Most helpful comment

onchanges with cmd.run is the better way to do it.

onchanges is actually a fairly recent addition. Before it was introduced, we had to hack together a similar solution using the watch requisite. Because of this hack, the watch requisite is largely misunderstood.

The idea behind watch is that by default, it acts exactly like a require -- the state runs normally if the watched state ran successfully. However, if the watched state has changes, then we can run additional behavior defined by the special mod_watch function. The classic example is the service state. That mod_watch function restart/reloads services when there are changes.

If you look at the code for cmd.wait, you'll see that its default behavior is to just return a basic True return structure. It doesn't execute anything. The real work is done in the mod_watch, where the command is run as normal. This approximates the behavior of only executing a command when there are changes.

Since we now have onchanges, I've been wanting to deprecate cmd.wait since it is obsolete. I just haven't gotten around to it.

I hope that answers your questions. In the meantime, we definitely need to update the docs. If that's something you have a few minutes to do, we'd love a pull request! Otherwise we'll use this issue to track that documentation update.

All 6 comments

onchanges with cmd.run is the better way to do it.

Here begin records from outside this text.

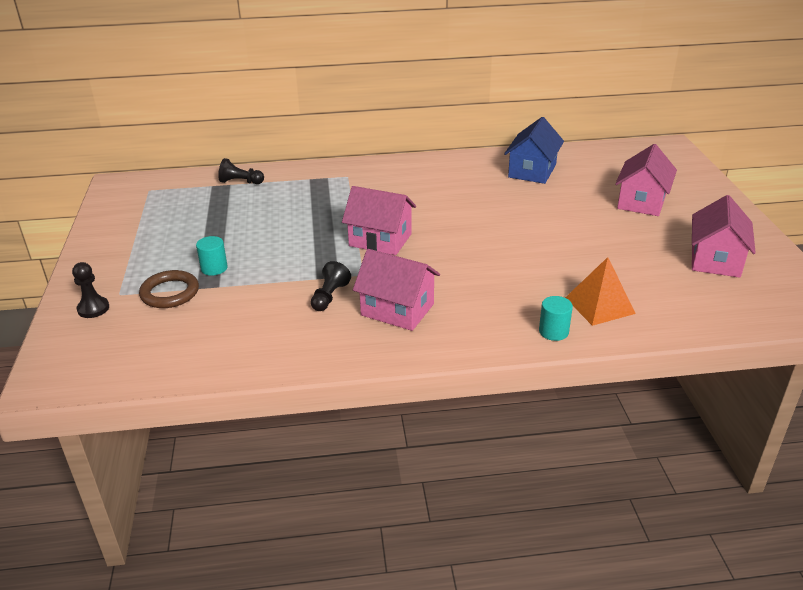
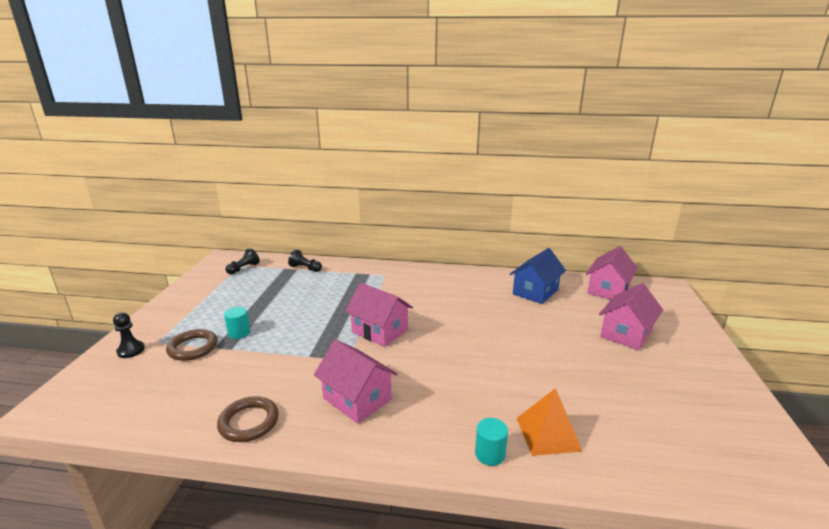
camera: 15 degrees right, 10 degrees down
(296, 350) = (249, 422): none -> brown ring
(329, 296) = (309, 375): black pawn -> black pawn (243, 268)
(715, 260) = (686, 406): pink house -> pink house (608, 290)

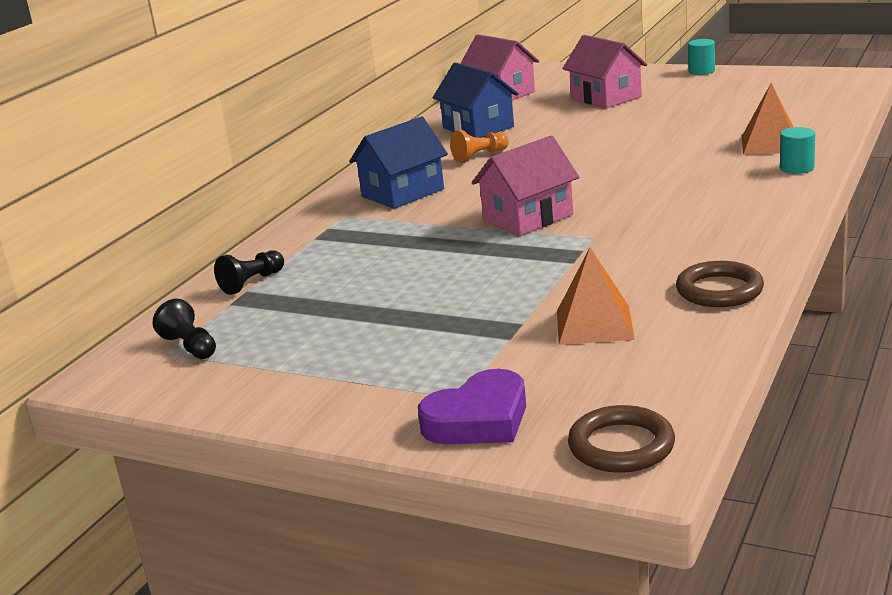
camera: 70 degrees left, 0 degrees up
(131, 350) = (479, 419): black pawn -> purple heart
(193, 348) = (501, 358): brown ring -> brown ring (621, 446)
(219, 374) = (594, 324): none -> orange pyramid
(239, 333) = (472, 322): turquoise cylinder -> turquoise cylinder (701, 71)
(357, 399) = (687, 228): pink house -> none
(418, 285) = (402, 193): none -> blue house
(482, 300) = (479, 156): none -> orange pawn

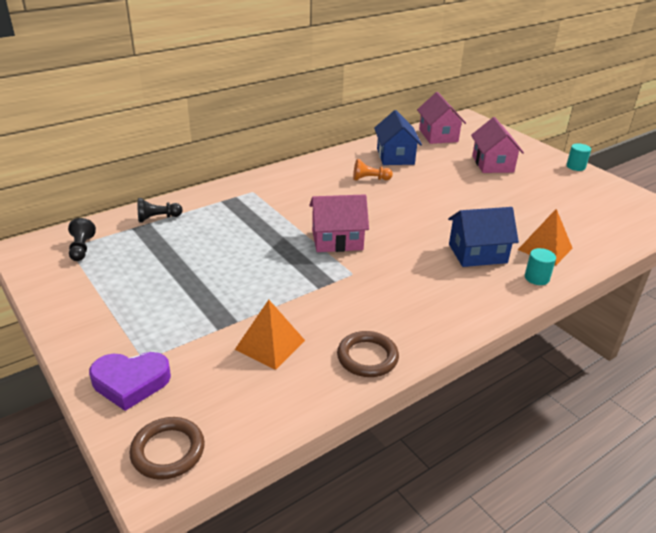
camera: 25 degrees right, 10 degrees up
(402, 193) = (299, 188): blue house -> blue house (477, 253)

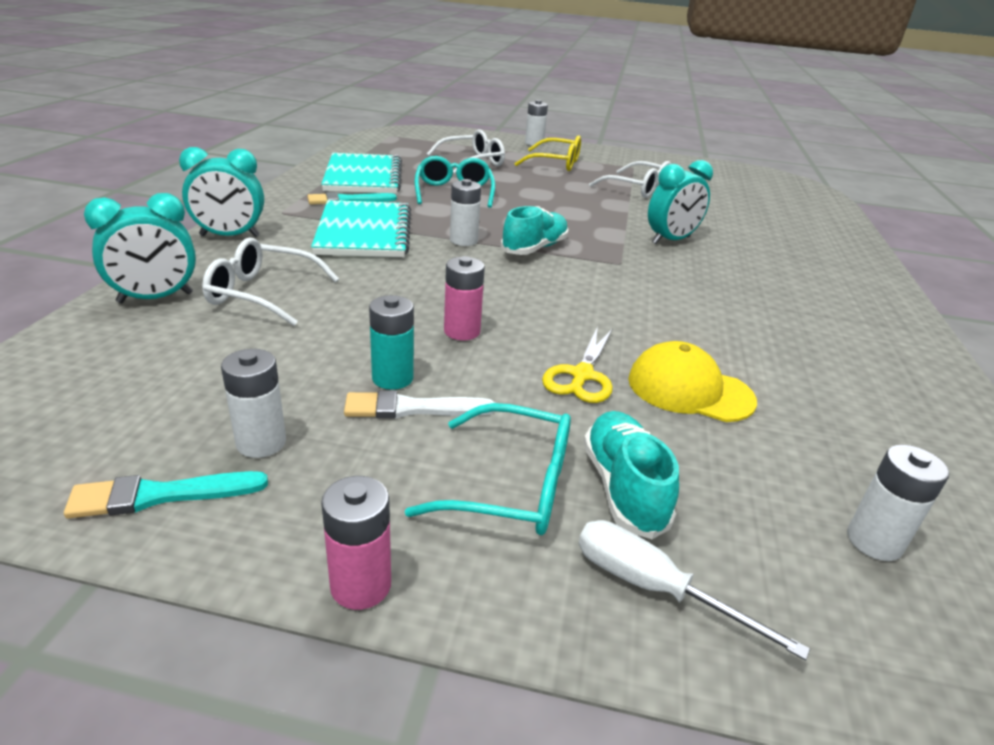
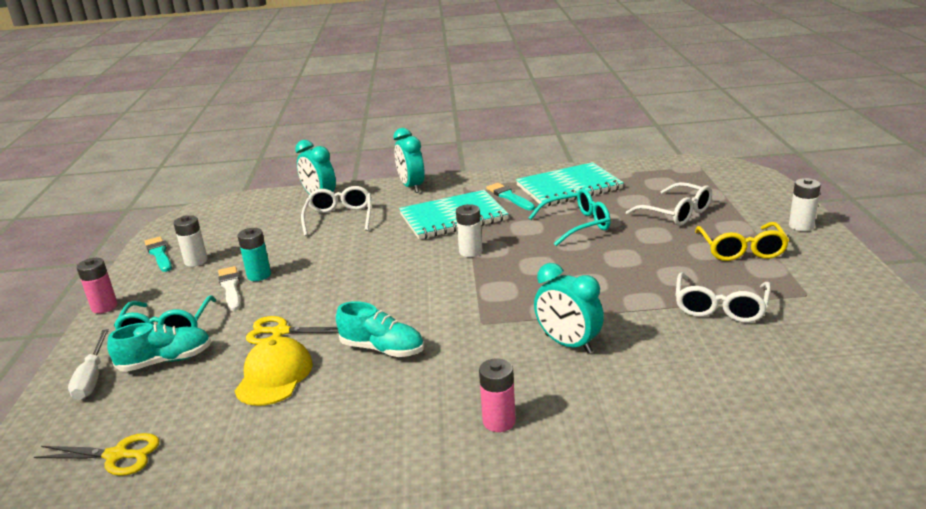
camera: 80 degrees right, 5 degrees down
(462, 331) = (321, 282): pink battery -> pink battery (499, 421)
(534, 248) = (480, 281): turquoise shoe -> turquoise shoe (382, 349)
(654, 588) = (92, 378): white screwdriver -> white screwdriver turned 150 degrees clockwise
(874, 541) = (117, 456): white battery -> yellow scissors

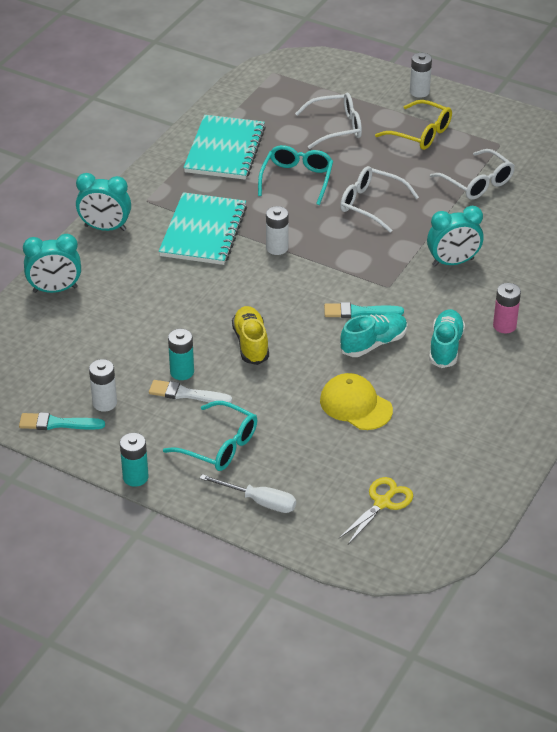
camera: 60 degrees left, 15 degrees up
(104, 307) = (135, 477): pink battery -> turquoise battery
(166, 361) = (275, 456): turquoise shoe -> turquoise shoe (445, 347)
(280, 332) = (295, 385): yellow scissors -> none
(324, 289) = (251, 343): none -> yellow shoe
(339, 218) = (120, 293): white glasses -> white glasses (371, 204)
(509, 197) = (201, 187): turquoise brush -> turquoise brush (359, 312)

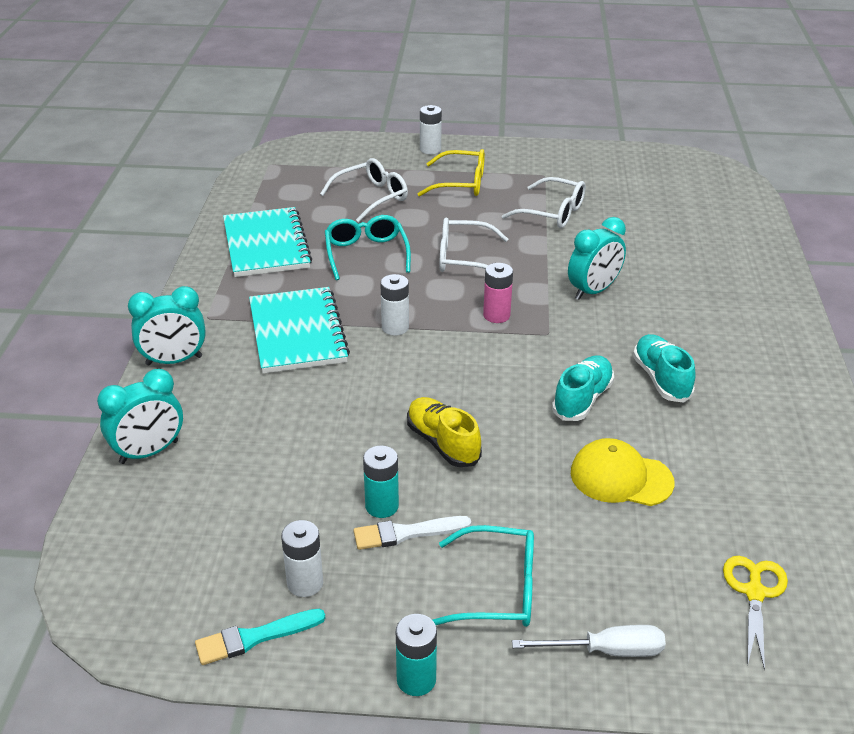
camera: 25 degrees left, 5 degrees down
(359, 312) = (538, 369): turquoise brush -> none
(504, 326) = (700, 339): pink battery -> pink battery (496, 315)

onchanges is actually a fairly recent addition. Before it was introduced, we had to hack together a similar solution using the watch requisite. Because of this hack, the watch requisite is largely misunderstood.

The idea behind watch is that by default, it acts exactly like a require -- the state runs normally if the watched state ran successfully. However, if the watched state has changes, then we can run additional behavior defined by the special mod_watch function. The classic example is the service state. That mod_watch function restart/reloads services when there are changes.

If you look at the code for cmd.wait, you'll see that its default behavior is to just return a basic True return structure. It doesn't execute anything. The real work is done in the mod_watch, where the command is run as normal. This approximates the behavior of only executing a command when there are changes.

Since we now have onchanges, I've been wanting to deprecate cmd.wait since it is obsolete. I just haven't gotten around to it.

I hope that answers your questions. In the meantime, we definitely need to update the docs. If that's something you have a few minutes to do, we'd love a pull request! Otherwise we'll use this issue to track that documentation update.

Ohhhhhhh. I see. When you explain it that way, that makes a lot more sense. It's still a little convoluted (no offense meant!) and so understandably tricky to explain in the documentation. It sounds to me as if what watch does is entirely implementation-dependent, as the saying goes. It sort of poses a "What does watch do here?" problem. As you say, in service watch triggers a restart, but in pkg it does something else entirely. (I don't know if pkg has a mod_watch; it's just an example.)

Yeah, that makes for a very tricky documentation problem indeed. I'm not sure how I would solve that one if it were entirely up to me. I'll noodle it.

Thanks very much for the explanation, though. It completely cleared up my misunderstanding.

I'm glad I could help! In practice, 99.9% of watch uses are with the service state. There are just not that many states which support it, it's a very specialized behavior.

Looks like this has been documented in #29384

Thanks for pointing that out @twellspring. I'm going to close this.

Would it be possible to also add this comment on deprecating cmd.wait in favour of cmd.run with onchanges composite here: https://docs.saltstack.com/en/latest/ref/states/requisites.html

I used this one first to learn about requisite and there is a small section for onchanges but it did not contain any examples. Would be great to give an example there with this notice of deprecating cmd.wait.